» ТЕКСТ ДЛЯ ЧТЕНИЯ:
►
С трудом верится, что книга, из которой мы почерпнули эти выдержки, признана во Франции, подобно книге «Rembrandt als Erzieher» («Рембрандт как воспитатель») в Германии, серьезными критиками «странной, но интересной и вызывающей на размышления». Психопат, пищущий такие книги, и слабоумный читатель, с интересом следящий за пустословием автора, заслуживают только сострадания. Но каким словом заклеймить вполне здоровых в умственном отношении негодяев, которые, чтобы со всеми жить в дружбе, или чтобы придать себе вид тонкого понимания, или чтобы лицемерно проявлять справедливость и благоговение к несимпатичным им авторам, будто бы находят в подобного рода книгах «много истин, много ума наряду с чудачествами, согревающие идеалы и проблески поразительных мыслей»?

Как мы видели, творцы символизма сами не понимают этого слова. Так как они сознательно не преследуют определенного эстетического направления, то невозможно им доказать, что их направление ложно. Но не то приходится сказать о некоторых из их учеников, примкнувших к ним, отчасти чтобы себя рекламировать, отчасти вследствие уверенности, что в борьбе литературных партий на стороне символистов находится сила, отчасти из пристрастия ко всему модному и вследствие обаяния, которое имеет все шумное и новое для слабых умов. Эти ученики чувствовали потребность дать слову «символизм» определенное содержание и действительно установили несколько общих положений в смысле руководящих начал для своей деятельности. Положения эти настолько ясны, что поддаются анализу.
◄
Допишите текст о символистах и их учениках. Начните сразу после его последнего предложения.

» ИСХОДНЫЕ ДАННЫЕ:
►
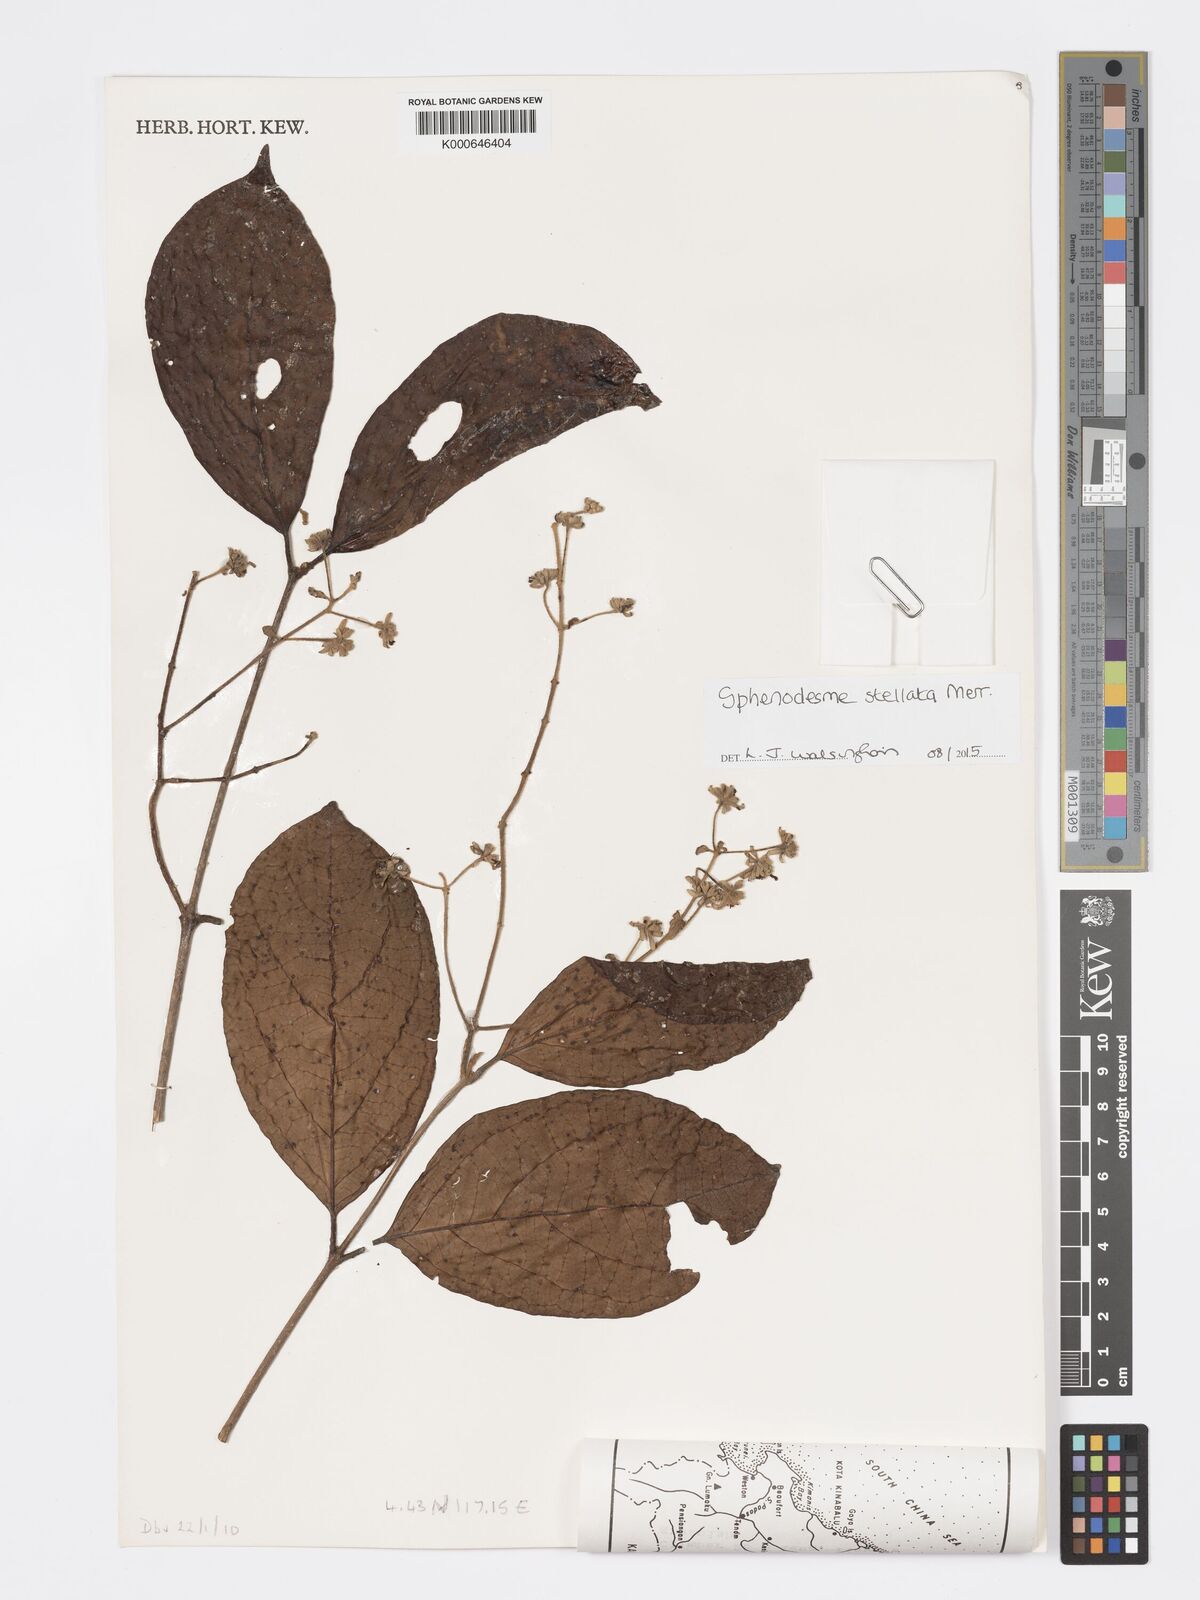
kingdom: Plantae
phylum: Tracheophyta
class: Magnoliopsida
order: Lamiales
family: Lamiaceae
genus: Sphenodesme
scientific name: Sphenodesme stellata
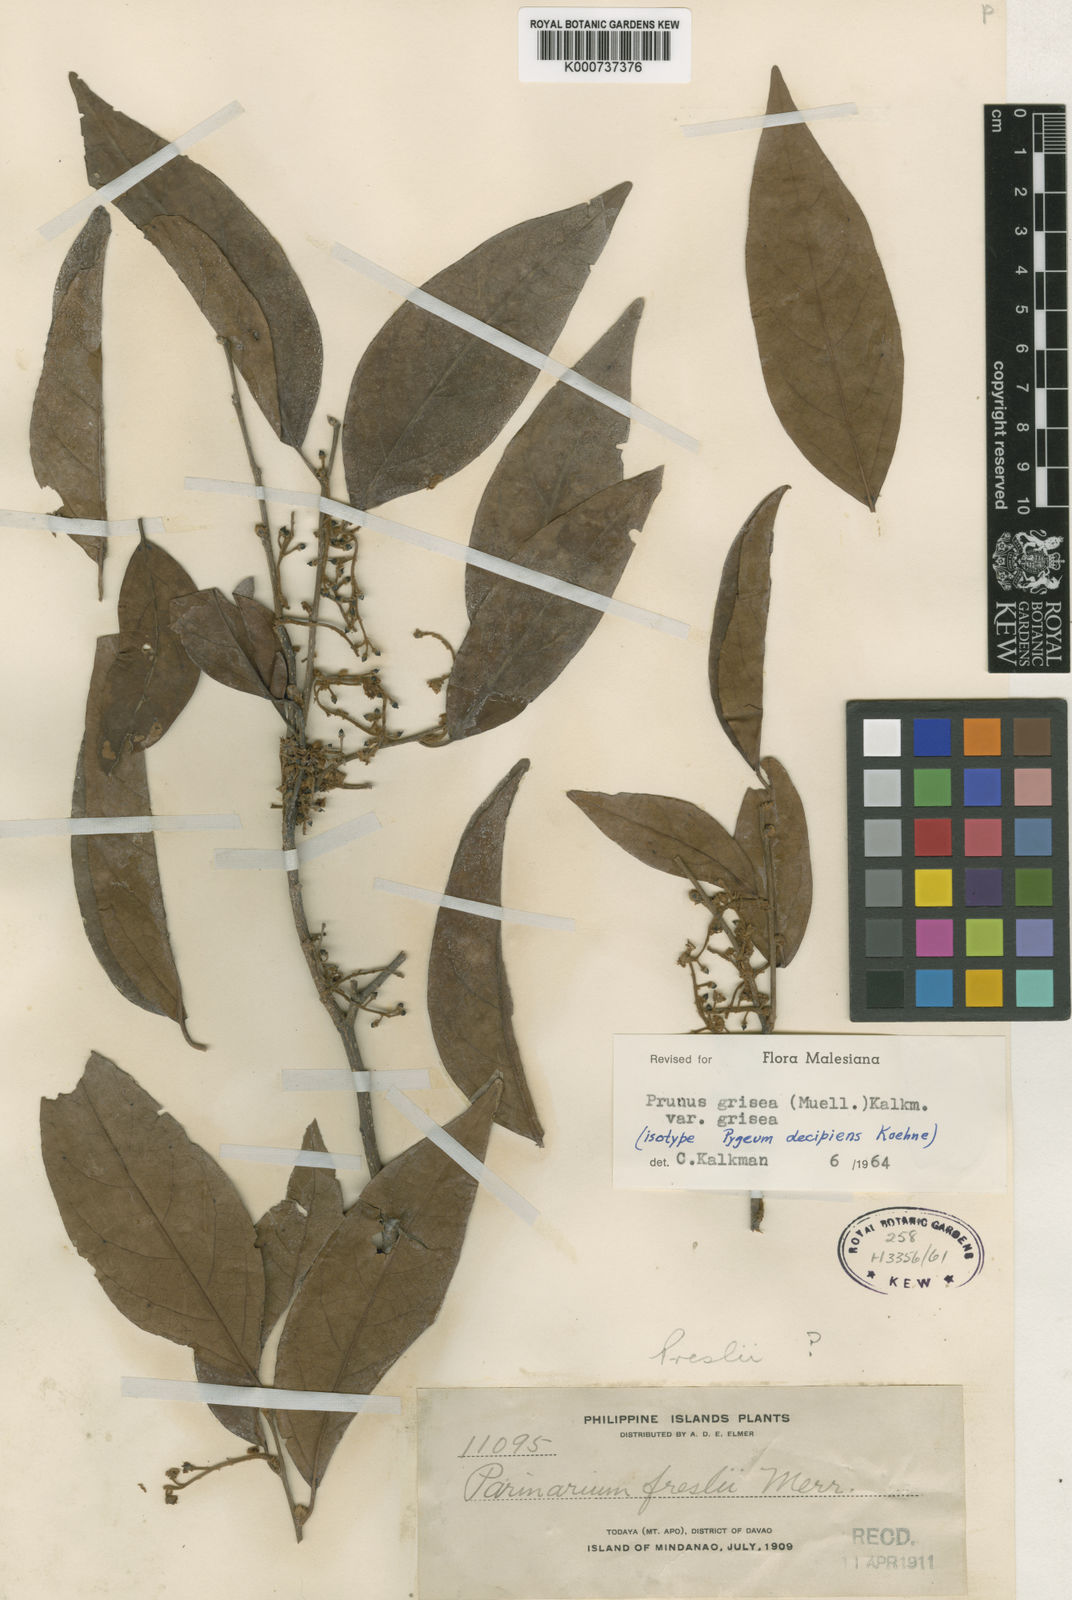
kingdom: Plantae
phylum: Tracheophyta
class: Magnoliopsida
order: Rosales
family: Rosaceae
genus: Prunus
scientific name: Prunus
◄
» ОТВЕТ:
Символисты требуют более свободного обращения с французским стихом. Они восстают против пресловутого александрийского стиха с цезурою посредине и с неизбежным заключением фразы в конце, против запрещения так называемого ааканья, т.е. употребления двух гласных подряд, против закона о правильном чередовании мужской и женской рифмы. Они горячо защищают «свободный стих», с произвольною длиною и ритмом, равно как и нечистую рифму. Люди, стоящие в стороне от этой борьбы, могут только улыбнуться при виде дикой страстности, с какою она ведется. Это борьба школьников против ненавистного учебника, который они торжественно разрывают на куски, топчут ногами, сжигают. Весь этот спор, касающийся просодии и правил стихосложения, не может представлять никакого интереса для всемирной литературы. Другие цивилизованные народы давно уже имеют то, чего добиваются символисты с таким треском и шумом. Свободный стих, свободное обращение с рифмою, свержение чисто классической метрики, полное разнообразие размера — все это составляет уже прочное приобретение английской, итальянской, русской поэзии. Французы одни отстали, и если они теперь ощущают, наконец, потребность сбросить с головы растрепанный и изъеденный молью парик, то это очень разумно, но зачем же признавать эту попытку сравняться с далеко их опередившими народами каким-то поразительным прогрессом и трубить о нем, как о заре, возвещающей нечто небывалое, новое?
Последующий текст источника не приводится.